The Red Cross says it could organise an international campaign to lobby pension funds over investments in companies linked to the manufacture of cluster bombs. It follows a wave of public pressure in recent days on Danish schemes to boycott investments in related companies after scathing criticism in the media from Danish Church Aid and NGO’s including Danish Red Cross and Amnesty International.
The pressure on Danish funds mirrors the public outcry in the Netherlands during 2007, after a television documentary prompted Dutch pension fund giants ABP and PGGM to pull tens of millions of euros from cluster bomb manufacturers. Industriens Pension, the €6.25bn ($9.1bn) industry-wide pension fund for blue-collar workers, has announced an emergency meeting on February 29 to decide whether it will keep investments in cluster bomb manufacturers.
The fund has come under intense pressure over its holdings, as has Danica Pension, the €33bn pensions arm of Danske Bank. Danica has announced it will pull €13.8m of shares from Raytheon, Lockheed Martin, General Dynamics and L-3 Communications. The company will also implement a new ethical investment policy shortly.

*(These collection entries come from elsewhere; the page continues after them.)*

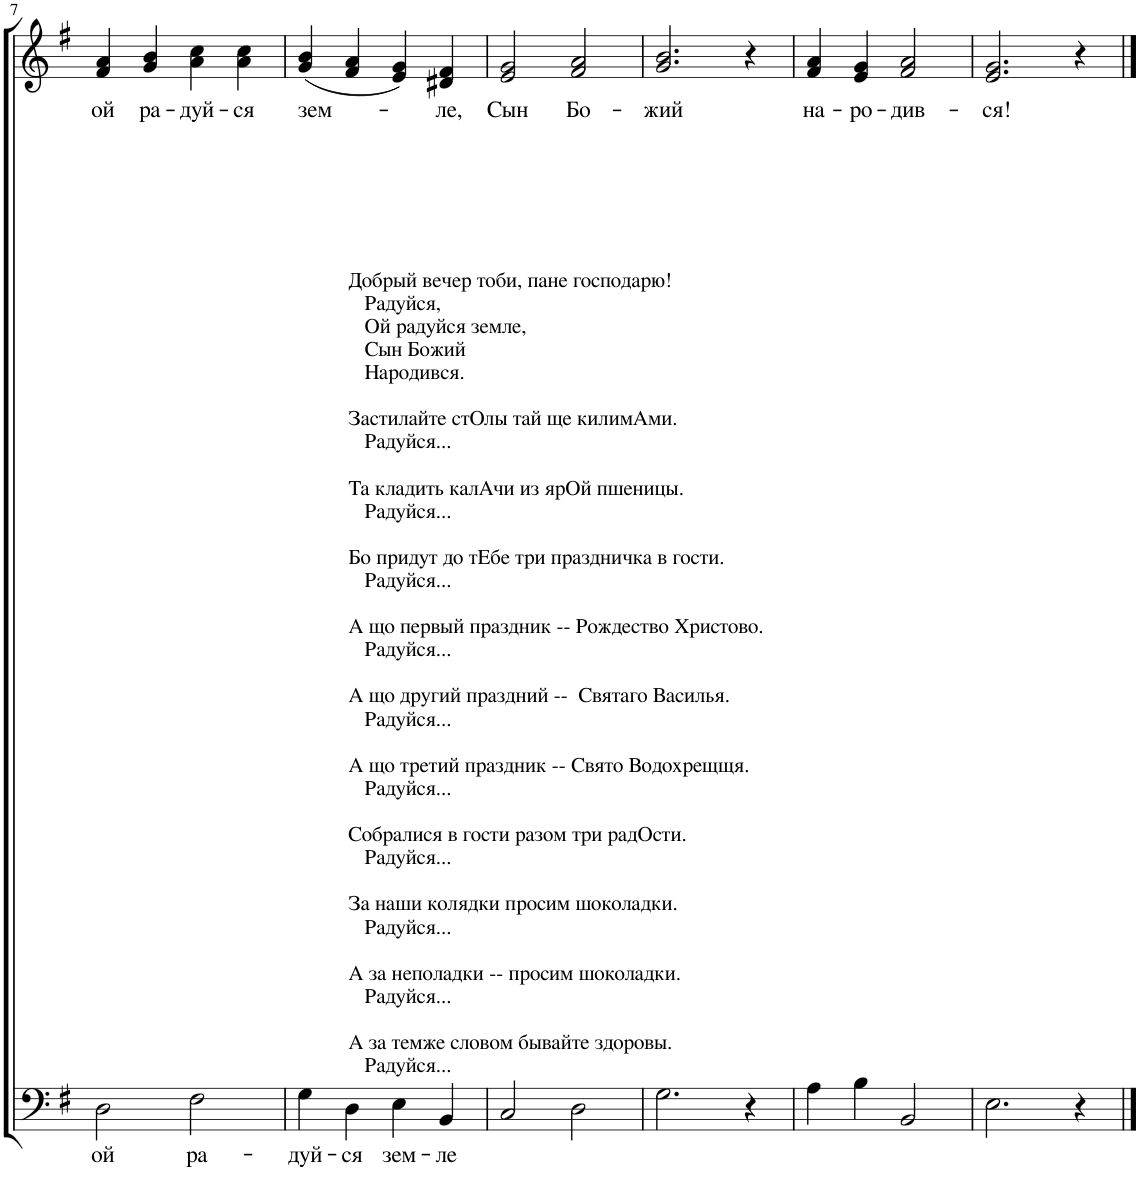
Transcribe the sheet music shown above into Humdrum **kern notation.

**kern	**text	**kern	**text
*part2	*part2	*part1	*part1
*staff2	*staff2	*staff1	*staff1
*I"Б	*	*I"С, А	*
!!LO:PB:g=z
*clefF4	*	*clefG2	*
*k[f#]	*	*k[f#]	*
*M4/4	*	*M4/4	*
=7	=7	=7	=7
!	!	!LO:TX:b:t=Добрый вечер тоби, пане господарю!	!
!	!	!LO:TX:b:t=Радуйся,	!
!	!	!LO:TX:b:t=Ой радуйся земле,	!
!	!	!LO:TX:b:t=Сын Божий	!
!	!	!LO:TX:b:t=Народився.	!
!	!	!LO:TX:b:t=Застилайте стОлы тай ще килимАми.	!
!	!	!LO:TX:b:t=Радуйся...	!
!	!	!LO:TX:b:t=Та кладить калАчи из ярОй пшеницы.	!
!	!	!LO:TX:b:t=Радуйся...	!
!	!	!LO:TX:b:t=Бо придут до тЕбе три праздничка в гости.	!
!	!	!LO:TX:b:t=Радуйся...	!
!	!	!LO:TX:b:t=А що первый праздник -- Рождество Христово.	!
!	!	!LO:TX:b:t=Радуйся...	!
!	!	!LO:TX:b:t=А що другий праздний --  Святаго Василья.	!
!	!	!LO:TX:b:t=Радуйся...	!
!	!	!LO:TX:b:t=А що третий праздник -- Свято Водохрещщя.	!
!	!	!LO:TX:b:t=Радуйся...	!
!	!	!LO:TX:b:t=Собралися в гости разом три радОсти.	!
!	!	!LO:TX:b:t=Радуйся...	!
!	!	!LO:TX:b:t=За наши колядки просим шоколадки.	!
!	!	!LO:TX:b:t=Радуйся...	!
!	!	!LO:TX:b:t=А за неполадки -- просим шоколадки.	!
!	!	!LO:TX:b:t=Радуйся...	!
!	!	!LO:TX:b:t=А за темже словом бывайте здоровы.	!
!	!	!LO:TX:b:t=Радуйся...	!
!	!LO:LY:b	!	!LO:LY:b
2D\	ой	4f#/ 4a/	ой
!	!	!	!LO:LY:b
.	.	4g/ 4b/	ра-
!	!LO:LY:b	!	!LO:LY:b
2F#\	ра-	4a\ 4cc\	-дуй-
!	!	!	!LO:LY:b
.	.	4a\ 4cc\	-ся
=8	=8	=8	=8
!	!LO:LY:b	!	!LO:LY:b
4G\	-дуй-	(4g/ 4b/	зем-
!	!LO:LY:b	!	!
4D\	-ся	4f#/ 4a/	.
!	!LO:LY:b	!	!
4E\	зем-	4e/ 4g/)	.
!	!LO:LY:b	!	!LO:LY:b
4BB/	-ле	4d#X/ 4f#/	-ле,
=9	=9	=9	=9
!	!	!	!LO:LY:b
2C/	.	2e/ 2g/	Сын
!	!	!	!LO:LY:b
2D\	.	2f#/ 2a/	Бо-
=10	=10	=10	=10
!	!	!	!LO:LY:b
2.G\	.	2.g/ 2.b/	-жий
4r	.	4r	.
=11	=11	=11	=11
!	!	!	!LO:LY:b
4A\	.	4f#/ 4a/	на-
!	!	!	!LO:LY:b
4B\	.	4e/ 4g/	-ро-
!	!	!	!LO:LY:b
2BB/	.	2f#/ 2a/	-див-
=12	=12	=12	=12
!	!	!	!LO:LY:b
2.E\	.	2.e/ 2.g/	-ся!
4r	.	4r	.
==	==	==	==
*-	*-	*-	*-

Anne Sofie Lauritzen, co-ordinator of the Red Cross’ cluster bomb campaign: “We have close co-operation with other Red Cross organisations and are looking at aninternational campaign. We were pleasantly surprised at the reaction of Danica because we approached them in the morning and they said that the financial implications for members were most important. By the afternoon they issued a statement saying they were pulling out. It’s a positive step and we are wiling to have a dialogue with other funds.” Erik Adolphsen, chief executive officer at Industriens, told Responsible Investor: “We don’t invest in companies linked to landmines because of the Ottawa convention, but there is no convention on cluster bombs and so it is not illegal. It is possible that at the February 29 meeting we could decide to divest.” The holdings of both Industriens and Danica were revealed by DanWatch, a corporate watchdog on Danish investment and trade abroad. Søren Ring, co-founder of DanWatch, said: “The defence made by Industriens is ridiculous. If they want to position themselves as ethical then they will have to go beyond the law because many people feel that cluster bombs are just landmines dropped from the sky.” He said DanWatch was carrying out further research into whether shareholdings by Danish pension funds conformed to standards set out by the International Labour Organisation (ILO), as well as into investments in the Burmese oil and gas sector.
On 18th February governments and campaigners from around the world will meet in New Zealand to initiate discussions on an international treaty on cluster bombs.